4.1 miles

I know I keep harping on about the refugee crisis – most of you must be heartily sick of me by now. But it is something that I don’t feel the world as a whole can ignore – and not only in reference to the humanitarian aspect, but because it is a problem that, give the present situation, we will all have to face in the future, one way or another. And I don’t believe building fences everywhere is a solution.

4.1 miles is a short documentary made by Daphne Matziaraki, a Greek filmmaker who lives and works in the San Francisco Bay Area. ‘4.1 miles’ refers to the distance between Turkey and the island of Lesvos, where she followed a coast guard captain for three weeks as he pulled family after family, child after child, from the ocean and saved their lives. All the events in this film were shot on a single day, October 28, 2015. Two additional rescues happened that same day but were not included.

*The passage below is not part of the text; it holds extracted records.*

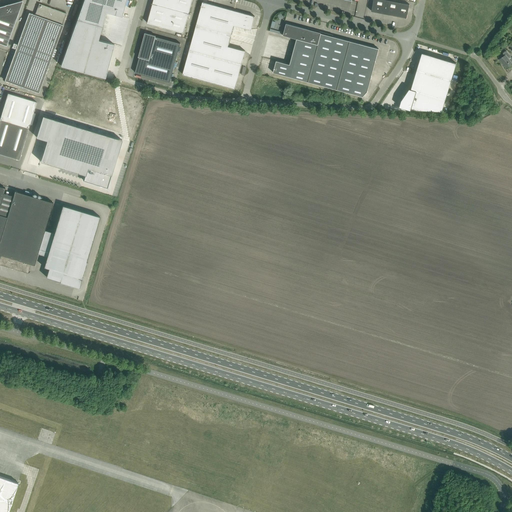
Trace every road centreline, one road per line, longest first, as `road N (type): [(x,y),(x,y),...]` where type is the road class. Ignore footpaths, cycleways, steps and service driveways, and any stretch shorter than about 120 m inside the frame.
road 1 (unclassified): [(503,511),(499,482),(488,475),(0,327)]
road 2 (primary): [(0,306),(437,438),(511,471)]
road 3 (primary): [(511,458),(452,432),(0,294)]
road 4 (unclassified): [(243,101),(369,105),(412,38)]
road 5 (unclassified): [(412,38),(270,1)]
road 6 (unclassified): [(122,77),(187,97),(243,101)]
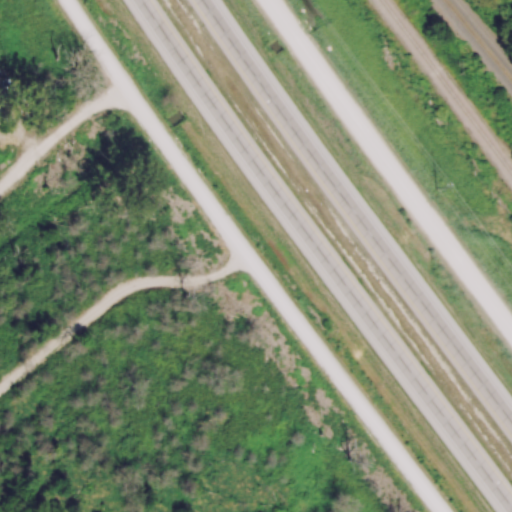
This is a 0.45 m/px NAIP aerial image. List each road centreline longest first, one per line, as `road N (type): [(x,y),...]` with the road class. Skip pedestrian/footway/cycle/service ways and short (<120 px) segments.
road 1 (residential): [(66,0),(227,231),(441,511)]
road 2 (motorway): [(139,0),(511,510)]
road 3 (motorway): [(511,421),(204,0)]
road 4 (tertiary): [(511,332),(268,0)]
road 5 (residential): [(247,257),(204,281),(148,283),(119,294),(0,391)]
road 6 (residential): [(130,94),(94,108),(0,190)]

She says: ‘The Greek Coast Guard, especially when I was there, has been completely unprepared to deal with the constant flow of rescues necessary to save refugees from drowning as they attempt to cross to Europe from Turkey. When I was there filming, Lesbos had about 40 local coast guard officers, who before the refugee crisis generally spent their time conducting routine border patrols. Most didn’t have CPR training. Their vessels didn’t have thermal cameras or any equipment necessary for tremendous emergencies.

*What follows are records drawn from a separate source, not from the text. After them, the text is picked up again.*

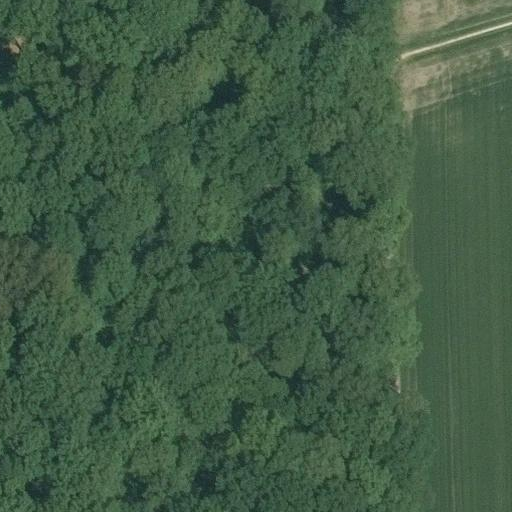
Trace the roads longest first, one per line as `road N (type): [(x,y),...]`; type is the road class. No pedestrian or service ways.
road 1 (track): [(391,511),(375,85)]
road 2 (track): [(375,85),(0,176)]
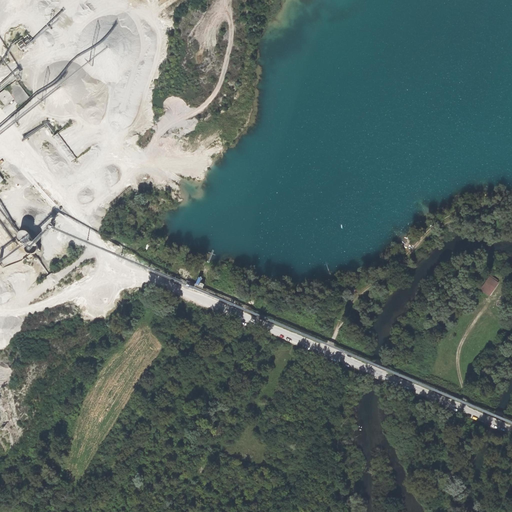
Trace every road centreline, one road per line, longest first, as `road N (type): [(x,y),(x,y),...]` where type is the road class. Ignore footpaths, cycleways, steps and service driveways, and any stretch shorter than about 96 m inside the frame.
road 1 (unclassified): [(503,426),(154,279)]
road 2 (track): [(328,353),(346,309),(421,240),(465,211),(511,207)]
road 3 (track): [(228,312),(158,393),(82,511)]
road 4 (track): [(498,292),(460,346),(462,409)]
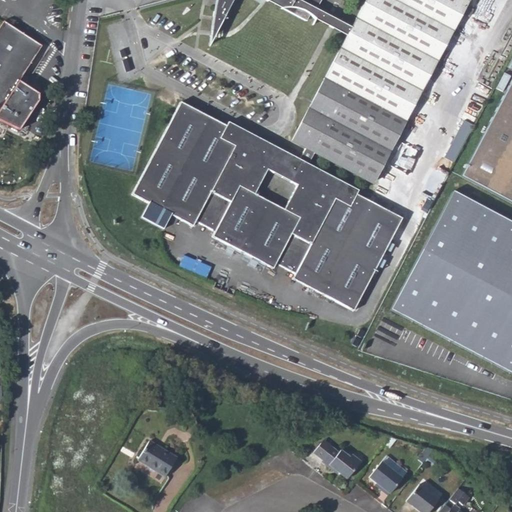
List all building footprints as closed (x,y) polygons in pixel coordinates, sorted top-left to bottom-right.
[(216,0),(215,5),(215,8),(214,9),(212,24),(211,27),(209,42),(208,51),(277,86),(310,25),(307,23),(312,12),(300,5),(294,16),(282,11),(264,45),(226,26),(239,0),(216,0)] [(296,0),(301,3),(300,5),(312,12),(314,9),(316,11),(322,0),(296,0)] [(366,0),(301,125),(355,153),(380,166),(468,0),(366,0)] [(19,81),(41,46),(3,21),(0,26),(0,120),(19,130),(39,100),(38,94),(19,81)] [(511,79),(462,177),(511,204),(511,224),(453,194),(392,312),(511,374),(511,79)] [(225,126),(179,102),(130,195),(191,227),(193,222),(212,232),(210,237),(271,270),(273,265),(293,275),(290,280),(350,312),(400,219),(363,199),(354,195),(356,191),(227,122),(225,126)] [(447,157),(457,161),(472,122),(462,119),(447,157)] [(371,183),(380,166),(355,153),(301,125),(293,140),(371,183)] [(320,443),(330,450),(332,447),(323,440),(320,443)] [(166,475),(176,458),(148,441),(137,460),(146,465),(147,464),(166,475)] [(338,452),(332,447),(330,450),(320,443),(312,453),(326,464),(345,479),(360,462),(351,455),(349,457),(340,450),(338,452)] [(368,477),(389,493),(401,479),(381,462),(368,477)] [(405,501),(419,511),(428,511),(437,500),(418,486),(405,501)] [(469,498),(457,488),(448,500),(454,504),(456,501),(463,505),(469,498)]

Suddenly, the crew was charged with keeping the small bit of water they patrolled from becoming a mass grave. Each day, thousands of refugees crossed the water on tiny, dangerous inflatable rafts. Most of the passengers, sometimes including whoever was operating the boat, had never seen the sea. Often a motor would stall and passengers would be stranded for hours, floating tenuously on a cold, volatile sea. Or the bottom of a dinghy would simply tear away and all the passengers would be cast into the water. The coast guard felt completely abandoned, they told me, as if the world had left them to handle a huge humanitarian crisis — or allow thousands to drown offshore.’ (Excerpt taken from a NYT article, sept 28, 2016.)

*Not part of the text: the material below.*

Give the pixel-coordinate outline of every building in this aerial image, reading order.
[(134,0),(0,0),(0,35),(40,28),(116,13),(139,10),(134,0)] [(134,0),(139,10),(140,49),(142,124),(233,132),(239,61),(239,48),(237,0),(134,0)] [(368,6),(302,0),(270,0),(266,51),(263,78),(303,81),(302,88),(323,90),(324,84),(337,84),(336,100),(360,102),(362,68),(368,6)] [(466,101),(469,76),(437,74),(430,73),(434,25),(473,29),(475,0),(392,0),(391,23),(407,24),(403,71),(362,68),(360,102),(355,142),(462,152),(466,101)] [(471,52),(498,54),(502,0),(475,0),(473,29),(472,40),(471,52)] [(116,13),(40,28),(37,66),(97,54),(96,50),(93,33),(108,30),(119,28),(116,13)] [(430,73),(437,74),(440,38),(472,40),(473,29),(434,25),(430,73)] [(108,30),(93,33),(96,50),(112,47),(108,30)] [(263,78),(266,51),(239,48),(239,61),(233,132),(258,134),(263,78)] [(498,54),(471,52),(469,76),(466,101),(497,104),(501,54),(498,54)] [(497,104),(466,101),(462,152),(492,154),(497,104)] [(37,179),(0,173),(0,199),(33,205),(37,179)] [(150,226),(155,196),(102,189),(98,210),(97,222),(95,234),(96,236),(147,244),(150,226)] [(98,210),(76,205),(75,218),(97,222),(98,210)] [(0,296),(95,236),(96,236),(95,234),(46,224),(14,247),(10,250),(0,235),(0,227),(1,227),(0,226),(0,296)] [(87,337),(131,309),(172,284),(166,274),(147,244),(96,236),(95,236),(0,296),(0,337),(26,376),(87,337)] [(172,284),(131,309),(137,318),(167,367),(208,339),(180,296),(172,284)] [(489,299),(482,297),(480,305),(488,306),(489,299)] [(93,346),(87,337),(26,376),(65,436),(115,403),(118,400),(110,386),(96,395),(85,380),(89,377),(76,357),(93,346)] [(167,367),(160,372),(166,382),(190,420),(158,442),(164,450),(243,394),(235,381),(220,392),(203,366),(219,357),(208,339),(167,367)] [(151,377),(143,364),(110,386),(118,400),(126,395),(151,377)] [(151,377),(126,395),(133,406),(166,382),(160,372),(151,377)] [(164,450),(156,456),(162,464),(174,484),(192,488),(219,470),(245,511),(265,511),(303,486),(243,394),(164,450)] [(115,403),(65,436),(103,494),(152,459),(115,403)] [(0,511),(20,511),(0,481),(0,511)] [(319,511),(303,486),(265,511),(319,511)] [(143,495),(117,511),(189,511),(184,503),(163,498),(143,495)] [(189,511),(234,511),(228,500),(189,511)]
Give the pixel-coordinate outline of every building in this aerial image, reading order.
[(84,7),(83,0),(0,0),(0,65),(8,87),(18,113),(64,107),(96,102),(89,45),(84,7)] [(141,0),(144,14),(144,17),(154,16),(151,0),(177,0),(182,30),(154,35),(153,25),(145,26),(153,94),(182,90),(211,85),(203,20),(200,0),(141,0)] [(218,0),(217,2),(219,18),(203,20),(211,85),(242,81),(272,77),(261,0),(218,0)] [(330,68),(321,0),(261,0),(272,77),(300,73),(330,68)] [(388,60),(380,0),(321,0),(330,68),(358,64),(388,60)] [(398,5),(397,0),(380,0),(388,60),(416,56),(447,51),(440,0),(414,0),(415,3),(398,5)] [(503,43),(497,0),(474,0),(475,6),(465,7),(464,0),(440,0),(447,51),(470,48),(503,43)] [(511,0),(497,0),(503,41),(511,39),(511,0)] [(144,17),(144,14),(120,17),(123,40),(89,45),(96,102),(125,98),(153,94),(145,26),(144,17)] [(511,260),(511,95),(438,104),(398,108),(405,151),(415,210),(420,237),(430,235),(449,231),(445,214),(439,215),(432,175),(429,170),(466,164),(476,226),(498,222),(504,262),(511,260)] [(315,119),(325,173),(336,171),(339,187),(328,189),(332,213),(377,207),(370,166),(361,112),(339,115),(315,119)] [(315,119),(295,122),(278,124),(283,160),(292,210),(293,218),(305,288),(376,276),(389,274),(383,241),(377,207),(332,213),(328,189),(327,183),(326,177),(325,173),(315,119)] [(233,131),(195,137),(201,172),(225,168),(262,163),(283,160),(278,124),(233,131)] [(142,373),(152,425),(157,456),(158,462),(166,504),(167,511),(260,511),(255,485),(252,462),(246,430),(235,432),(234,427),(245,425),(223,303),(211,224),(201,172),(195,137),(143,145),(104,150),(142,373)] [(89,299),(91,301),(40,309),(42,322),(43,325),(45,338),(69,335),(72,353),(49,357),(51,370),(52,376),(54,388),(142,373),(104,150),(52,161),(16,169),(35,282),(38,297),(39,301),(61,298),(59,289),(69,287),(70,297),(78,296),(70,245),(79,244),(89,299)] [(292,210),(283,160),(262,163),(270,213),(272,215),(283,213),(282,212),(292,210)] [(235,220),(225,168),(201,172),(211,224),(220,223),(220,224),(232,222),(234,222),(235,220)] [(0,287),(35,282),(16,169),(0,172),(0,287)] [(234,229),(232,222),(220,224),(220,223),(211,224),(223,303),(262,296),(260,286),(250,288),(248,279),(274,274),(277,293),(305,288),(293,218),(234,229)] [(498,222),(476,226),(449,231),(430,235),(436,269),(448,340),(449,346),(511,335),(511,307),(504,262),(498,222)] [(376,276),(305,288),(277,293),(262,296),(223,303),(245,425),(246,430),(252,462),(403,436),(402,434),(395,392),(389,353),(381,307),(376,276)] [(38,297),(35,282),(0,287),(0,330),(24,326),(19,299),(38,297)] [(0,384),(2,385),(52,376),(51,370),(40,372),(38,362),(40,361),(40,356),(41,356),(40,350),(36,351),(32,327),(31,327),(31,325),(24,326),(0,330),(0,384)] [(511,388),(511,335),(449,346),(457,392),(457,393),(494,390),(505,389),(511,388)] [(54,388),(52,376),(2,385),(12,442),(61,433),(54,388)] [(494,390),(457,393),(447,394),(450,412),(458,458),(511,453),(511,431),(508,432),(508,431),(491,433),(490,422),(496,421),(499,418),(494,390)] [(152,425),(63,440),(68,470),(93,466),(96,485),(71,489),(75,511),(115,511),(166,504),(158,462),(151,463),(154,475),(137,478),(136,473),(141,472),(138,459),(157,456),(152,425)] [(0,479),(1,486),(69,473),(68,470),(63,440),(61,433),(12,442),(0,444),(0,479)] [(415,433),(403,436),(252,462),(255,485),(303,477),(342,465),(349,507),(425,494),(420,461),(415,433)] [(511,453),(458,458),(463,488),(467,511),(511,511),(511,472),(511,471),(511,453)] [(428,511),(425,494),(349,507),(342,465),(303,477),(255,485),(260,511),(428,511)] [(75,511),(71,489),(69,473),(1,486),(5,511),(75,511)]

Kyriakos Papadopoulos, coast guard captain on the island of Lesvos, who rescued countless refugees from drowning

To watch the video, click below:


The coast guard captain in question is Kyriakos Papadopoulos (photo above), a naval officer who, after working on freight ships for a few years, decided to come back and settle on his beloved island of Lesvos, where he dreamed of a quiet life. Little was he to imagine what was in store for him and his crew, on the by now legendary coast guard launch “602”.
The first sea rescue in Lesvos took place in September 2001, when they picked up ten Afghans off the coast. This became the talk of the island. The war in Syria changed all that. In 2014 around 50-100 people washed up on the island daily; and, by the beginning of 2015, this number had risen to thousands every day. More than half of the one million refugees who arrived in Greece that year came to Lesvos, and most of those were picked up by Kyriakos’s boat.

Usually, rescues take place in bad weather conditions. Kyriakos says: ‘We come upon boats that are half sunk – we know we need to act fast, people can drown before our eyes. We need to pull around 60 people into our boat in less than five minutes. It’s a huge responsibility.’ Psychologically, this is tough, and has taken a toll on him and his crew. Kyriakos has two daughters, aged 15 and 7,5. At sea, he sees their faces in the faces of the children who lift up their arms to be saved. ‘You can never get used to this. However, none of us has entertained the thought of giving up. Saving people gives us the strength to continue. Especially the smiles of the children, when they see us.’ (Translated from an article in Kathimerini, January 28, 2017).

Kyriakos has been given an award for his work by the Academy of Athens, and the documentary has been nominated for an Academy Award. What pleases him most, though, is the fact that through the screening of the documentary, his friends and family have seen for themselves what he and his crew are going through. Because they find it impossible to talk about this to anyone; they only discuss it amongst themselves, on the advice of psychiatrists – to exorcise the images they’ve had to witness. He also hopes the world will see the film, and offer some help.

I watched the film, and I warn you it is harrowing. An incongruous thought kept going through my mind: at least there are no killer sharks in Greek waters.